Expect more on this issue as Americans will face penalties of 1 percent of their incomes or $95, whichever is greater, if they do not have a health care plan by March 31 or have received exemptions.
In the telephone call, Roberts said it was unfair for businesses to receive delays individuals would not receive. Health and Human Services Secretary Kathleen Sebelius told a House committee Wednesday that a full-on delay to the individual mandate, a cornerstone of the law's funding, would not be coming.
"Where's your delay?" Roberts asked the call listeners. "Businesses get them, but not individuals."
"The president can't pick and choose."
Ultimately, Roberts told the listeners, Democratic leaders in the House, Senate and White House want to turn the health care law into "national health care" similar to the United Kingdom and Canada.
Roberts also took the opportunity to criticize the IRS for giving extra scrutiny to 501(c)(4) groups, non-profit social welfare organizations, with names with connections to conservative causes.
"The IRS suppressed opposition to the current administration," Roberts said, and "incredibly, the IRS continues to target groups with politics it doesn't like."
"What we are seeing is a deliberate effort to infringe on peoples' free speech."
Roberts has signed on to legislation that would delay action by the IRS for a year so congressional investigations can be completed.
Under the tax code, social welfare groups cannot be primarily engaged in political causes. Unlike so-called Super PACs or official campaign organizations, 501(c)(4) organizations do not have to reveal a list of their donors and have been used to channel anonymous funding into political action committees.
This "dark money" has become a major contributor of campaign dollars used by both parties.
Little said Roberts supports oversight by the Federal Election Commission rather than the IRS, due to their subject matter expertise and the discretionary nature of the rules followed by the IRS.

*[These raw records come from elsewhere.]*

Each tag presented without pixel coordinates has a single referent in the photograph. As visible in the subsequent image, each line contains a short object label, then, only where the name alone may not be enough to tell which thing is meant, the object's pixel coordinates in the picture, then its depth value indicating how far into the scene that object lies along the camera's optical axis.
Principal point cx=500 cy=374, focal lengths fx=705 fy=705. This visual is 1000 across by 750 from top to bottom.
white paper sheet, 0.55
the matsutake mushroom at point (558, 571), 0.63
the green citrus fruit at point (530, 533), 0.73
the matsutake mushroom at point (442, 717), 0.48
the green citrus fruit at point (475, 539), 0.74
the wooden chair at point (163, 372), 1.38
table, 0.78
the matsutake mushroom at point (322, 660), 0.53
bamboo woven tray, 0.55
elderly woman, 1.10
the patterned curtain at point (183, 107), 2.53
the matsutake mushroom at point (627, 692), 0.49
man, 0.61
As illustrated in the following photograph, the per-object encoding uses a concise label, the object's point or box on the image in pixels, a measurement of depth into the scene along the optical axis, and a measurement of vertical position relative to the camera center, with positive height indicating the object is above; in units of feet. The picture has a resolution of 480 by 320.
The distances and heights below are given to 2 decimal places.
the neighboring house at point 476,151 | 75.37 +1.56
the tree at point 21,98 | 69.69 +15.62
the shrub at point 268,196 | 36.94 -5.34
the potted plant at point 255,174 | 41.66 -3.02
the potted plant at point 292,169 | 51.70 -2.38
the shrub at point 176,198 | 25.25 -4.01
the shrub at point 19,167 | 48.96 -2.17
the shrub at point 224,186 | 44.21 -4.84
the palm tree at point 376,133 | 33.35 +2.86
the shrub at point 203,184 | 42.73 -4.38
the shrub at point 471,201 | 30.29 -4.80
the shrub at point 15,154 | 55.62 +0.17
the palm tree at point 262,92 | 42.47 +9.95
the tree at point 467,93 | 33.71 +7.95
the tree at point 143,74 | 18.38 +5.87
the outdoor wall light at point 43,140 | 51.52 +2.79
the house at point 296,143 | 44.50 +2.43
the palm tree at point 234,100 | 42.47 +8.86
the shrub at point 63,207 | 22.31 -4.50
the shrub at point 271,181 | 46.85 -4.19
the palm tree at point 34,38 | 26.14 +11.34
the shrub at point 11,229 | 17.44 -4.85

Roberts also criticized the administration for proposing cuts to the department of defense, especially in light of the Crimean crisis. President Barack Obama should not focus on a "Russian reset," a phrase Americans will hear often as it is connected to Hillary Clinton's tenure as Secretary of State, but a "national security reset."

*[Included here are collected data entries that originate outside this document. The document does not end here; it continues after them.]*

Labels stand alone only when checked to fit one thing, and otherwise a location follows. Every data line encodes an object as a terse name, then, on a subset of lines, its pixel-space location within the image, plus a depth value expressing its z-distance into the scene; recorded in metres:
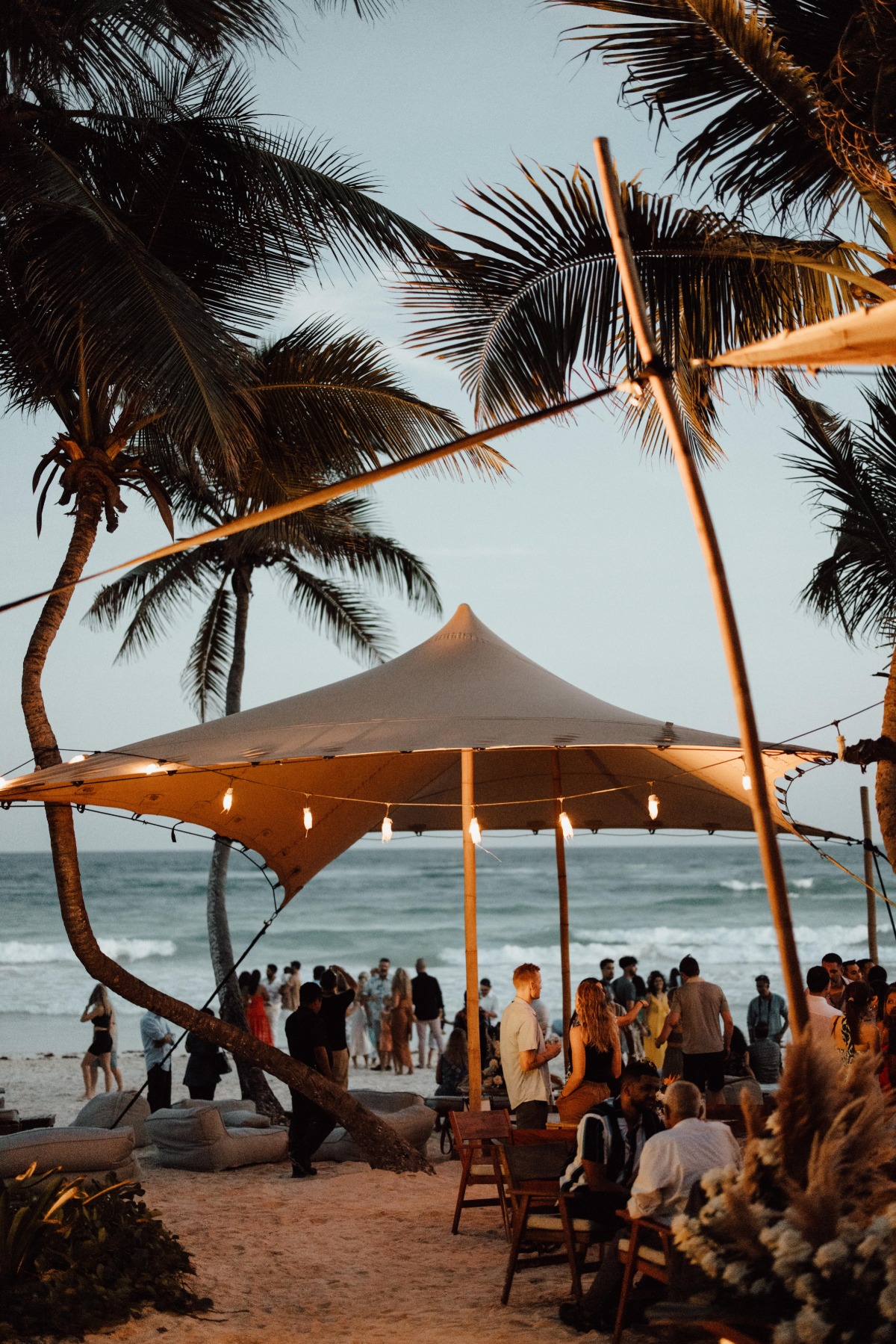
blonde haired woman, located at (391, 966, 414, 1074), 16.70
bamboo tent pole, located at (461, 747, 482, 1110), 8.18
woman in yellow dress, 12.35
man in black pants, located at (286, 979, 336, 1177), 9.20
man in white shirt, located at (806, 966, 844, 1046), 8.38
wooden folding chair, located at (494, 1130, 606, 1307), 5.39
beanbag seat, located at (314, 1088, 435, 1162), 9.59
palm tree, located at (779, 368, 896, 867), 5.95
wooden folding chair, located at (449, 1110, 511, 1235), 6.78
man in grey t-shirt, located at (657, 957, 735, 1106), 9.13
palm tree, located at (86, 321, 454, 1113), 10.27
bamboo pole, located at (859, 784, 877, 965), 12.38
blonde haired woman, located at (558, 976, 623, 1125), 6.79
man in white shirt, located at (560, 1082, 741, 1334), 4.46
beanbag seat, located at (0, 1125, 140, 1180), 7.32
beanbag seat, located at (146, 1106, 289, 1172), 9.22
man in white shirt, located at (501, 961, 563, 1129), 7.40
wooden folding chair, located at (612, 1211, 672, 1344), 4.54
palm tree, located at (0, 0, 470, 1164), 8.08
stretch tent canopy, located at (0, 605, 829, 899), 7.59
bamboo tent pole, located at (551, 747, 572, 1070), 10.17
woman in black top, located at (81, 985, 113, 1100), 13.73
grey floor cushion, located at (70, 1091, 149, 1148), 9.66
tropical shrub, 4.98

"We need to adjust mandatory spending programs before we cut the military to the bone," Roberts said.
Roberts, and every other senator, passed a resolution calling for condemnation of Russia's invasion into Crimea, and called for the administration to place strong economic sanctions on Russia.

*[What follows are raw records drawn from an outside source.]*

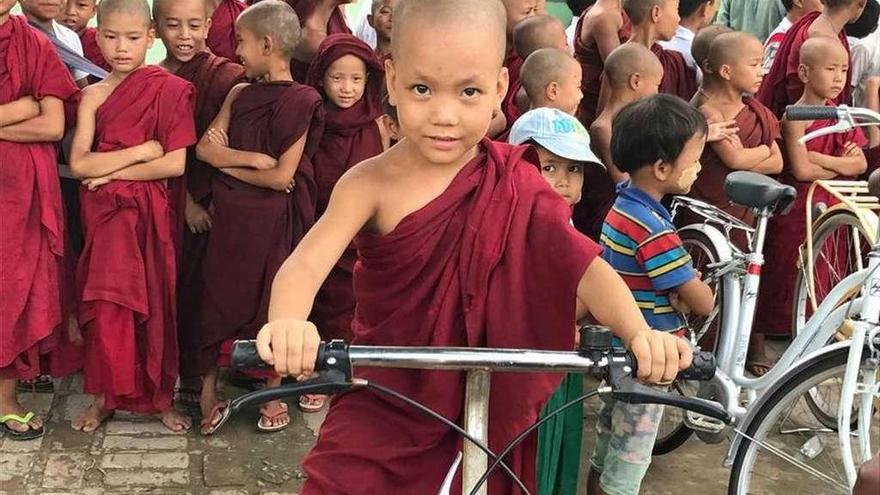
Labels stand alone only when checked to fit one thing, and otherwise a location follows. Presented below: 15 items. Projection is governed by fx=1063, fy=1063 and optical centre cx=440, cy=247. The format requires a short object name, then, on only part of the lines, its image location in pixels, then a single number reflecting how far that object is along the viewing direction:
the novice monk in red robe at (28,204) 3.62
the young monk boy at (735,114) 4.43
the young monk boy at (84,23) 4.66
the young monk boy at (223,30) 4.81
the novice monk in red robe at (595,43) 5.14
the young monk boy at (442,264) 1.87
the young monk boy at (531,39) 4.56
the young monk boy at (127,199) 3.72
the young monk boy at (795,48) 5.18
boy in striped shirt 3.19
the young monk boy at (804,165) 4.76
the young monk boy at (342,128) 4.14
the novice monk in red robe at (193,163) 4.07
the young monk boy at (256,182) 3.93
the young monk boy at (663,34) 4.94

One called asked Roberts what it would take to impeach Obama. Roberts deftly dodged the questions, saying he shared the caller's concerns, but didn't think it was a realistic course of action. Instead, Roberts said, he would continue to oppose the president's policies through use of the bully pulpit and the lawsuit to defend the Constitution.
Roberts also reiterated opposition to proposed Environmental Protection Agency rules, saying the EPA was operating under an agenda and had declared "a war on fossil fuels."
Roberts also said he opposed the raising of the federal minimum wage, telling one concerned caller, a small business owner, that helping the working poor is important, but "the most important thing, how do you help the working folks that employ the working poor?"
One way to help the working poor would be to repeal the part of the health care law that requires employers to provide insurance for employees that work over 30 hours, Roberts said.